The shift towards hybrid working was fueled by the Covid-19 pandemic, but it wasn’t just the business world that saw shifts in user behaviour. Of the respondents, 30% claimed they downloaded a food delivery app for the first time during the pandemic. Others have since started using apps for shopping (39%), money management (27%), healthcare (26%), work (15%), and education (13%).
Social media apps dominate the field, with 35% of users claiming they couldn’t live without them. This rises to 45% of Gen Z users, meaning that the future of brand/consumer relations must gear heavily towards social media to ensure comms are maintained.
Over Half of Brits Still Won’t Pay for an App
Despite the prevalent use of apps throughout British society, 53% of respondents said they wouldn’t pay for an app. Young people, however, are more likely to pay a small amount for an app (26% of 16-24-year-olds would pay between £2 to £5, and 29% of would be spend £5 to £10).
An unwillingness to pay for apps may be linked to the fact that 42% of Brits admit to not knowing how long it takes to develop an app. On average, respondents estimated it took 18 months to develop an app. Just 18% felt that an app could be built in under six months, and less than a quarter (23%) thought that an app could be built without coding knowledge.
But this can be done. The rise of no-code/low-code platforms has put paid to the idea that you need specialist knowledge and assistance to build and deploy an app. Some providers can deliver apps six times faster and 70% cheaper than using traditional development services, even providing customers with a free prototype in less than 10 minutes.
“This research shows how integrated apps are with every aspect of our lives. We use them to socialise, bank, shop, eat and do business,” explains Sachin Dev Duggal, Co-Founder and Chief Wizard of Builder.ai.
“This is just the beginning – the future of apps is limitless. But there’s this idea that apps are difficult to design and build – it’s only for a select few with coding skills. And this perception restricts creativity and prevents good app ideas from ever getting started. That’s why we started Builder.ai, an AI powered app development platform, where anyone with an idea can build an app in record time. We’re about making software development accessible to everyone.”
How Should Business Leaders Respond?
To be successful in the future, businesses will need to create apps to connect with their key target audience. But that alone won’t be enough.
Instead, business leaders must ensure their app fulfills a mass desire, problem or daily function in people’s lives. If it doesn’t, it will be sidelined and forgotten about within the app landscape (apps have notoriously short lifespans – a mere 14 months before they need to be completely rewritten).

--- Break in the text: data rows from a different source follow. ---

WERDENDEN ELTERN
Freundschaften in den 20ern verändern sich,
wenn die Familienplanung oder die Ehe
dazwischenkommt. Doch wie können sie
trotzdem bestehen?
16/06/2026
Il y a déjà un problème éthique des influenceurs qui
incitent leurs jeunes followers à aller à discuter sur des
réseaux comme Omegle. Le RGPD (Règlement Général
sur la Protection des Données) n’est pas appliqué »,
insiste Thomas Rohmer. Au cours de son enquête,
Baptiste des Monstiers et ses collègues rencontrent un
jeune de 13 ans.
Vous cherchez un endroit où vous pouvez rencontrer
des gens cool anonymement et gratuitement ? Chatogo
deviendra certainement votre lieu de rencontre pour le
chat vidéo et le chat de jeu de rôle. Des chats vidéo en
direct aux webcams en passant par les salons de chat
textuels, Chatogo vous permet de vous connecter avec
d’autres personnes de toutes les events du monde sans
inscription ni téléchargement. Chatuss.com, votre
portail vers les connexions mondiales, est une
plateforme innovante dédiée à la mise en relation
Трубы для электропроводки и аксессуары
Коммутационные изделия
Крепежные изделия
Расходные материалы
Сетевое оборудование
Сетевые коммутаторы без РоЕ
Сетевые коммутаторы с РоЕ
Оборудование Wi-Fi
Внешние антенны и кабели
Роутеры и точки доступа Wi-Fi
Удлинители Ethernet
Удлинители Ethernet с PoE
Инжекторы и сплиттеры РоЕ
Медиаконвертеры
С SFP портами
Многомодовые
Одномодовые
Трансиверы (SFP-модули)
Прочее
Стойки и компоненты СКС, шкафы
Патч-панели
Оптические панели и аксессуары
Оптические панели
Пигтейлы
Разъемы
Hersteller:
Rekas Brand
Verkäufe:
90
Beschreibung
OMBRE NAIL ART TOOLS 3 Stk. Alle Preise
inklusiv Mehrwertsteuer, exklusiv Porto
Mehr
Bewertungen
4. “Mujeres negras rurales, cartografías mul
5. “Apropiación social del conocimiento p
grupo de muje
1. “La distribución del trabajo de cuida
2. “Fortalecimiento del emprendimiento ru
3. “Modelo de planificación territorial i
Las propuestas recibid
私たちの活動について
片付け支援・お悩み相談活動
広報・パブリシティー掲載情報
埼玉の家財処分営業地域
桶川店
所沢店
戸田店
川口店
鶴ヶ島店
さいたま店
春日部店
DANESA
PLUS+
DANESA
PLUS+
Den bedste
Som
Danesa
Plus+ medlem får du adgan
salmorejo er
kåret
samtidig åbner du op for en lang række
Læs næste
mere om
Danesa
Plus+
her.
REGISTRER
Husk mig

But overall, this is great news for business. It provides a clear vision of how brands can closely interact with their target customers. So, investment in UX and low-code platforms now could help propel your business forwards. It can help to cement relations with the next generation of consumers, expand your market share, and open up new revenue streams for your business, all while reducing costs. The time to invest is now.